Corcept Therapeutics Incorporated (NASDAQ:CORT), a commercial-stage company engaged in the discovery and development of medications to treat severe endocrine, oncologic, metabolic and neurological disorders by modulating the effects of the hormone cortisol, today announced that, following consultation with the U.S. Food and Drug Administration (FDA), it will start a registrational Phase 3 trial of relacorilant plus nab-paclitaxel in patients with recurrent, platinum-resistant ovarian cancer. The company also announced that the positive results from its 178-patient, randomized, controlled, Phase 2 study will be featured in an oral presentation at the American Society of Clinical Oncology (ASCO) Annual Meeting today.
“We are excited to launch our pivotal Phase 3 trial, which we have named ROSELLA,” said Bill Guyer, PharmD, Corcept’s Chief Development Officer. “Simply replicating the positive results of our Phase 2 study – improvements in progression free survival, duration of response and overall survival without increased side effect burden – will be of unprecedented benefit to women with advanced ovarian cancer, for whom relacorilant plus nab-paclitaxel has the potential to become a new standard of care.”
“The ROSELLA trial design closely tracks the design of our successful Phase 2 study, with adjustments that emerged from constructive conversations with the FDA and leading clinicians from the Gynecological Oncology Group.
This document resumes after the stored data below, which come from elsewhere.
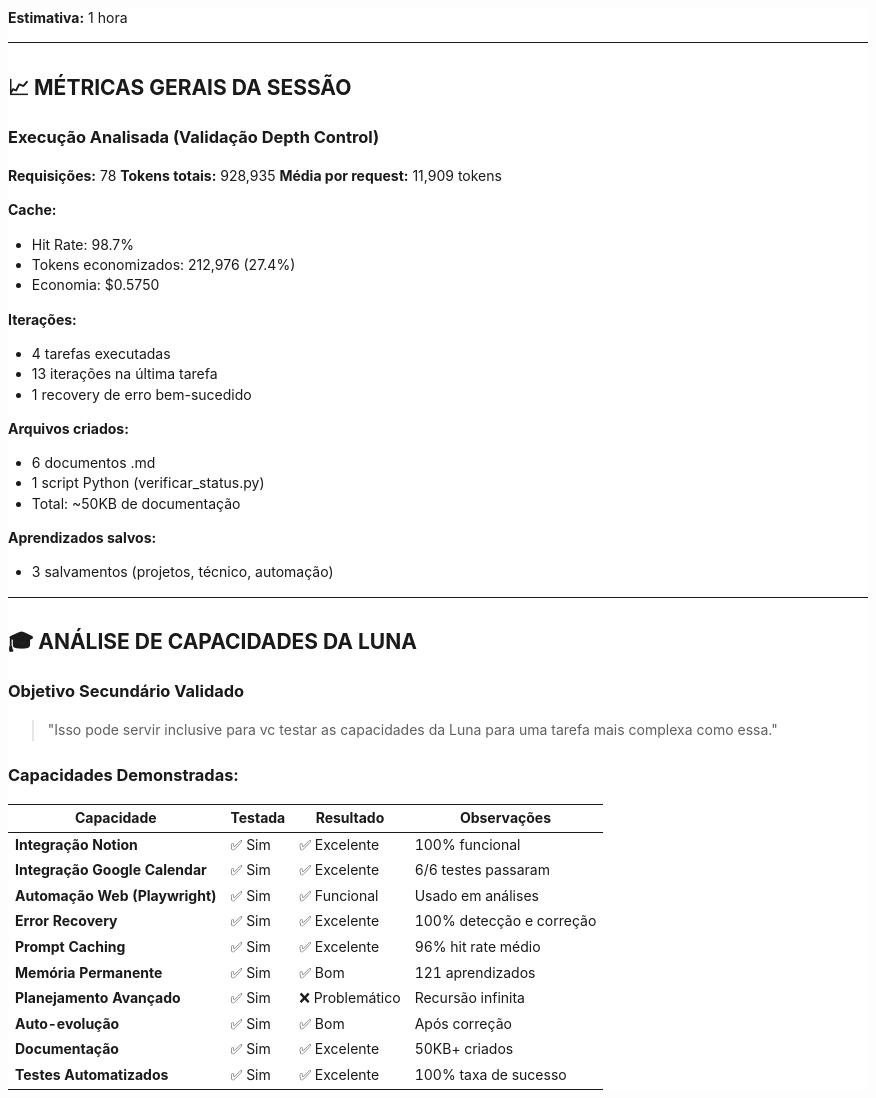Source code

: **Estimativa:** 1 hora

---

## 📈 MÉTRICAS GERAIS DA SESSÃO

### Execução Analisada (Validação Depth Control)

**Requisições:** 78
**Tokens totais:** 928,935
**Média por request:** 11,909 tokens

**Cache:**
- Hit Rate: 98.7%
- Tokens economizados: 212,976 (27.4%)
- Economia: $0.5750

**Iterações:**
- 4 tarefas executadas
- 13 iterações na última tarefa
- 1 recovery de erro bem-sucedido

**Arquivos criados:**
- 6 documentos .md
- 1 script Python (verificar_status.py)
- Total: ~50KB de documentação

**Aprendizados salvos:**
- 3 salvamentos (projetos, técnico, automação)

---

## 🎓 ANÁLISE DE CAPACIDADES DA LUNA

### Objetivo Secundário Validado

> "Isso pode servir inclusive para vc testar as capacidades da Luna para uma tarefa mais complexa como essa."

### Capacidades Demonstradas:

| Capacidade | Testada | Resultado | Observações |
|------------|---------|-----------|-------------|
| **Integração Notion** | ✅ Sim | ✅ Excelente | 100% funcional |
| **Integração Google Calendar** | ✅ Sim | ✅ Excelente | 6/6 testes passaram |
| **Automação Web (Playwright)** | ✅ Sim | ✅ Funcional | Usado em análises |
| **Error Recovery** | ✅ Sim | ✅ Excelente | 100% detecção e correção |
| **Prompt Caching** | ✅ Sim | ✅ Excelente | 96% hit rate médio |
| **Memória Permanente** | ✅ Sim | ✅ Bom | 121 aprendizados |
| **Planejamento Avançado** | ✅ Sim | ❌ Problemático | Recursão infinita |
| **Auto-evolução** | ✅ Sim | ✅ Bom | Após correção |
| **Documentação** | ✅ Sim | ✅ Excelente | 50KB+ criados |
| **Testes Automatizados** | ✅ Sim | ✅ Excelente | 100% taxa de sucesso |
Based on these conversations, we are confident that positive results in ROSELLA will support a new drug application.”
ROSELLA has a planned enrollment of 360 women, randomized 1:1 to receive either relacorilant plus nab-paclitaxel or nab-paclitaxel monotherapy. The primary endpoint will be progression free survival, with overall survival as a key secondary endpoint.
All patients will have received prior bevacizumab therapy, which is the current standard of care in the United States for patients with platinum-resistant ovarian cancer. Almost two-thirds of the women enrolled in Corcept’s Phase 2 trial met this criterion. Women with a history of tumors that do not respond at all to initial platinum-based treatments (i.e., women with “primary platinum-refractory” disease) and those who have received more than three prior lines of therapy – both indicators of a very poor prognosis – will be excluded.
Corcept plans to start ROSELLA by the end of this month.